Hape Kerkeling mal ganz anders – „Gebt mir etwas Zeit. Meine Chronik der Ereignisse“

von Hugo Siebold

Hape Kerkeling hat mich oft zum Lachen gebracht, doch sein neuestes Buch zeigt ihn von einer ernsteren Seite. In Gebt mir etwas Zeit (2024, Piper Verlag) begibt er sich auf eine persönliche Spurensuche – mal fesselnd, mal weniger packend.

Kerkeling verbindet Erlebnisse aus seinem Leben mit der Geschichte seiner Vorfahren, wobei die Ahnengeschichte der „Kerckrings“ in Amsterdam einen großen Teil einnimmt. Die historischen Rückblicke vermischen sich mit seinen persönlichen Erlebnissen, vom Aufstieg im Showbusiness bis zu den bewegenden Momenten seiner Beziehung zu Duncan und dessen Aids-Diagnose.

Zwischen Humor und Melancholie

Im Gegensatz zu vielen klassischen Biografien wählt Kerkeling einen erfrischend anderen Ansatz. Er verzichtet auf eine herkömmliche, chronologische Erzählweise. Stattdessen erzählt er in einem lebensnahen Stil einzelne Geschichten aus seiner Vergangenheit. Diese Herangehensweise gleicht einer Stadtführung abseits der Touristenpfade, man taucht tiefer ein und versteht mehr. So lernt man den Autor nicht nur als Person kennen, sondern bekommt auch einen lebendigen Eindruck davon, wie er „tickt“. Gerade die persönlichen Geschichten hinterlassen einen bleibenden Eindruck und gerade auf diesen kommt es mir letztlich an.

Der Schreibstil macht einfach Spaß. Er ist lebendig und mitreißend. Man hat das Gefühl, als würde man direkt mit dem Autor reden. Dabei nimmt er kein Blatt vor den Mund:

„Deswegen habe ich mich charaktertechnisch nicht für scheu, lieb oder neunmalklug entschieden, sondern für lustig. Und glauben Sie mir, das war gut so. Zugegeben, lustig gewinnt zwar fast nie, aber lustig landet auch nicht auf der Matte. (Der Satz ist so uneindeutig, der könnte glatt von der SPD sein.)“.

Ein persönliches Puzzle aus Vergangenheit und Gegenwart

Kerkeling lernt seine große Liebe Duncan im April 1987 in einem Club in Amsterdam kennen. Schon im ersten Moment funkt es zwischen den beiden. Ihre Liebesgeschichte nimmt einen großen Teil im Buch ein. Er beschreibt die schönen Momente genauso anschaulich wie die schwierigen, etwa als Duncan seine Aids-Diagnose erhält.
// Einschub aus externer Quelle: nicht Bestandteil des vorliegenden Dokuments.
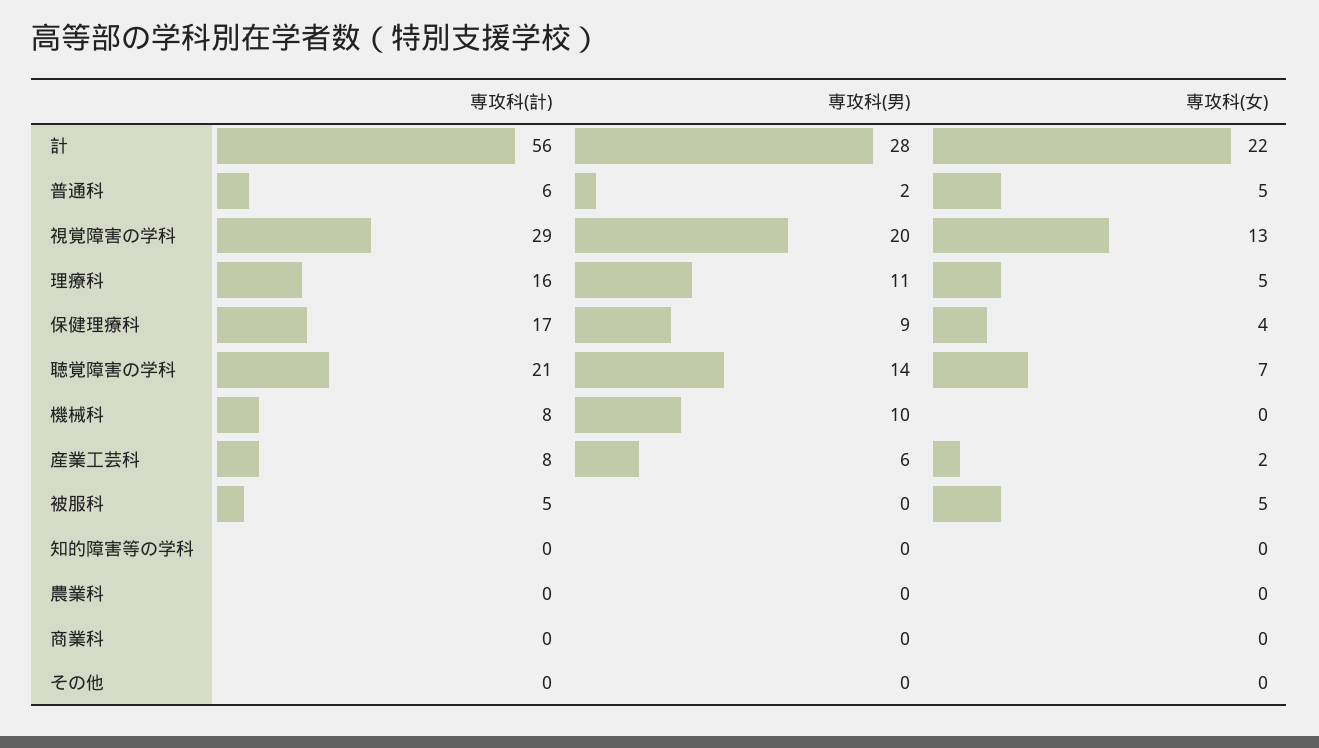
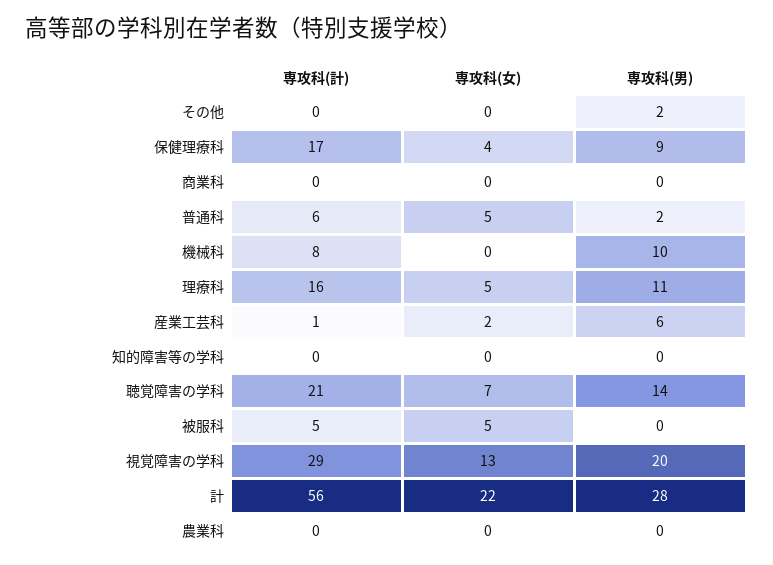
  {
    "専攻科(計)": {
      "計": 56,
      "普通科": 6,
      "視覚障害の学科": 29,
      "理療科": 16,
      "保健理療科": 17,
      "聴覚障害の学科": 21,
      "機械科": 8,
-     "産業工芸科": 8,
+     "産業工芸科": 1,
      "被服科": 5,
      "知的障害等の学科": 0,
      "農業科": 0,
      "商業科": 0,
      "その他": 0
    },
    "専攻科(男)": {
      "計": 28,
      "普通科": 2,
      "視覚障害の学科": 20,
      "理療科": 11,
      "保健理療科": 9,
      "聴覚障害の学科": 14,
      "機械科": 10,
      "産業工芸科": 6,
      "被服科": 0,
      "知的障害等の学科": 0,
      "農業科": 0,
      "商業科": 0,
-     "その他": 0
+     "その他": 2
    },
    "専攻科(女)": {
      "計": 22,
      "普通科": 5,
      "視覚障害の学科": 13,
      "理療科": 5,
      "保健理療科": 4,
      "聴覚障害の学科": 7,
      "機械科": 0,
      "産業工芸科": 2,
      "被服科": 5,
      "知的障害等の学科": 0,
      "農業科": 0,
      "商業科": 0,
      "その他": 0
    }
  }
Kerkeling schafft es, dass man als Leser:in Mitgefühl und kein Mitleid entwickelt.

„Nur wenige Wochen nach dem Befund zeigt Aids seine böse Fratze und beginnt, Duncans Körper gezielt zu zerstören. Die Zerstörungswut dieser Krankheit ist unvergleichlich und hat etwas Dämonisches. Jede Zelle des Körpers scheint betroffen zu sein.“

Bei so schwierigen Themen, eine große Fähigkeit!

Doch so bewegend diese Passagen sind, nicht jede Thematik im Buch hat mich gleichermaßen gepackt. Wer sich nicht für Ahnenforschung interessiert, wird sich mit den Passagen über die Vorfahren schwertun. Besonders die Erzählungen über die Kerckrings, eine wohlhabende Amsterdamer Familie des 17. Jahrhunderts, sind für mich eher nebensächlich.

Diese Passagen verdeutlichen seine besondere Verbindung zu den Niederlanden, doch ich wartete beim Lesen nur darauf, dass sie zu Ende gingen, um wieder in die spannenden Erlebnissen seines Lebens einzutauchen. Anderen wird diese Abwechslung aus Realität und Fiktion aber vielleicht gefallen.

Der Schreibstil und die Erzählkunst von Hape Kerkeling sind wirklich beeindruckend. Seine Fähigkeit, zu unterhalten, zeigt sich auch in diesem Buch. Und das nicht nur oberflächlich, sondern auch tiefgründig. Die Familiengeschichte, die bis ins 12. Jahrhundert zurückreicht, konnte mich nicht fesseln. Mit einem stärkeren Fokus auf sein eigenes Leben hätte dieses Buch für mich das Potenzial gehabt, die beste Biografie zu werden, die ich je gelesen habe.